Оба варианта им не понравились, но поскольку выбора не было, то согласились на второй. Определив дату на третью ночь, мы с ними расстались.
В залитом кровью дворце, я забрызганный ею по локоть, отпустил тело главы города, которого мы вытащили из кровати и оттащив в центральный зал, заставили подписать отречение, что он складывает с себя полномочия и до избрания следующего главы, он назначает исполняющим обязанности… Далее было пустое место и на этом моменте я проткнул его сердце, передав запачканный кровью лист Хопи, который убрал его в тубус.
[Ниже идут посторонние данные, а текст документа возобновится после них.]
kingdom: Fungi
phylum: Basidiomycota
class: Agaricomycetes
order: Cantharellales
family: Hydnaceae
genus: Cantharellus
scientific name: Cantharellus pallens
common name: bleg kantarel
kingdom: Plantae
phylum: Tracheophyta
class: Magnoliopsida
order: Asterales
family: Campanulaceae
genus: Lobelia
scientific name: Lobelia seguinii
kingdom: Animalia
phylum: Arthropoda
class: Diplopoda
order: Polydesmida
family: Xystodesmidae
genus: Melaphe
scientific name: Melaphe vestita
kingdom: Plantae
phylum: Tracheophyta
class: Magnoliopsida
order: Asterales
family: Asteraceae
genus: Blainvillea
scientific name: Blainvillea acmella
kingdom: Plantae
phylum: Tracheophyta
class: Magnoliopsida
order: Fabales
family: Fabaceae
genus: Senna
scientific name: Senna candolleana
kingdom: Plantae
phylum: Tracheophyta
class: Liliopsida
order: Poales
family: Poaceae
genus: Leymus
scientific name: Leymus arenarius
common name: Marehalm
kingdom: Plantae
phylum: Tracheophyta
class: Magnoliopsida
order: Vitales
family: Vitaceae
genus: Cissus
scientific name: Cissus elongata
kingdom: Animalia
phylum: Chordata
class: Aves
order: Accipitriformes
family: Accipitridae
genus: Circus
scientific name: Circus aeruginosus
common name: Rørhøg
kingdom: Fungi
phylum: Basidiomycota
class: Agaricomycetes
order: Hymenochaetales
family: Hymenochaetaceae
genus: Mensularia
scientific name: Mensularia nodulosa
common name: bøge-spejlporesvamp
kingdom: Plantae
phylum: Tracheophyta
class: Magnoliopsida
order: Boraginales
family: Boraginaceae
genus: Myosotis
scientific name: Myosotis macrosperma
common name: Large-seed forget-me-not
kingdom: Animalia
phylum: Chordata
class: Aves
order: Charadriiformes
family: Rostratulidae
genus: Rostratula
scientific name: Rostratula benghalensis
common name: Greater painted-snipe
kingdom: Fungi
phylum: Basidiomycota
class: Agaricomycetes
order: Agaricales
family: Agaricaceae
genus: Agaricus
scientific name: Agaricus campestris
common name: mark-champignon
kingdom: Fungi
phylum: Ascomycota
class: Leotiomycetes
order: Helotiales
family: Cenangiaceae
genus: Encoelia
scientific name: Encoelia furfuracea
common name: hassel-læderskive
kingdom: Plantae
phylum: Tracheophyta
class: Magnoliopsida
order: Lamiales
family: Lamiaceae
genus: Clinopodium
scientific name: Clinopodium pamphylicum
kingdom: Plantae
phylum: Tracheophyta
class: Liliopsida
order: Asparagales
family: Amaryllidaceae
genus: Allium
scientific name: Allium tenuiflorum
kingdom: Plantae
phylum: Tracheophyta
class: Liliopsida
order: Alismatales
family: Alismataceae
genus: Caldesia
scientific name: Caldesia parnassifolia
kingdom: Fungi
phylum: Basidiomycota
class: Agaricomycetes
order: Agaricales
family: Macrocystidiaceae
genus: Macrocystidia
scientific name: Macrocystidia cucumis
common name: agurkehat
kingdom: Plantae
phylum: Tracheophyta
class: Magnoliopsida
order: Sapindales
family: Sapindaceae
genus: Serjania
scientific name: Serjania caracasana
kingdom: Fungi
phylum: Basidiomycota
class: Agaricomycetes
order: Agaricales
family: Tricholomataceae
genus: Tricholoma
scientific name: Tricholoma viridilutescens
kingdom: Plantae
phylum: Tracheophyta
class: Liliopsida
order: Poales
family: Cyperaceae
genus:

Я не стал перекладывать ответственность за убийство мирных людей ни на кого, а сам возглавил ночную тирскую резню, где мы вырезали за несколько часов всех мужчин в десяти семьях, не щадя никого. Финалом кровавой ночи стал захват дворца всего двумя сотнями легионеров, но нужно признать, что местная охрана была слишком слабой и не смогла организовать достойный опор тренированным головорезам.
В окнах зала появились первые лучи солнца, показывая то, что стыдливо прятала ночь.
— Мы закончили, мой царь, — в зал вошли два опциона, которые добили всех, кто жил во дворце, не относящийся к рабам и слугам.
Я кивнул и взойдя на постамент, опустился на высокое кресло, выполняющее тут роль трона, поставив окровавленный гладиус рядом, чтобы его было видно.
— Позовите слуг, пусть уберут трупы и скинут их в море, без погребения или сожжения, что тут у них практикуется, — приказал я, — в город заведите когорту Эхора, пусть выставит патрули на улицах для соблюдения порядка. Протесты — подавлять, недовольных выкидывать в море.
— Убивать при этом? — спокойно уточнил Хопи.
— Нет, пусть поплавают и освежаться, — хмыкнул я, — хотя если со стены такой высоты сбросить человека в воду, он пожалуй разобьётся. В общем пусть решают по ситуации.
— Слушаюсь мой царь, — склонил он голову.
— Также пусть приведут финикийцев, с которыми мы договаривались и Танини с моей служанкой не забудьте, — добавил я, когда он поклонился, уходя выполнять приказы.
Почти сразу после его ухода, в зал легионеры загнали перепуганных слуг, которые стали вытаскивать тела и замывать кровь. Вскоре она осталась только на моей обуви, одежде и оружии, но прикасаться к себе посторонним я не разрешил, дав только почистить снятые калиги. Закончив с ними, слуги удалились, радуясь, что остались в живых. Охрана заняла свои привычные места, а я сам почистил меч, убирая его в ножны. Совесть меня нисколько не грызла за совершённое злодеяние, поскольку оставить безнаказанным то, как со мной обошлись в Тире, я просто не мог. Новость об этом тут же разлетится повсюду и что? Следующий раз, каждый номарх будет меня встречать с подобным неуважением? Зачем мне подобные прецеденты. Пусть радуются, что я пожалел город и не разграбил его целиком, а лишь лишил жизни несколько сотен людей.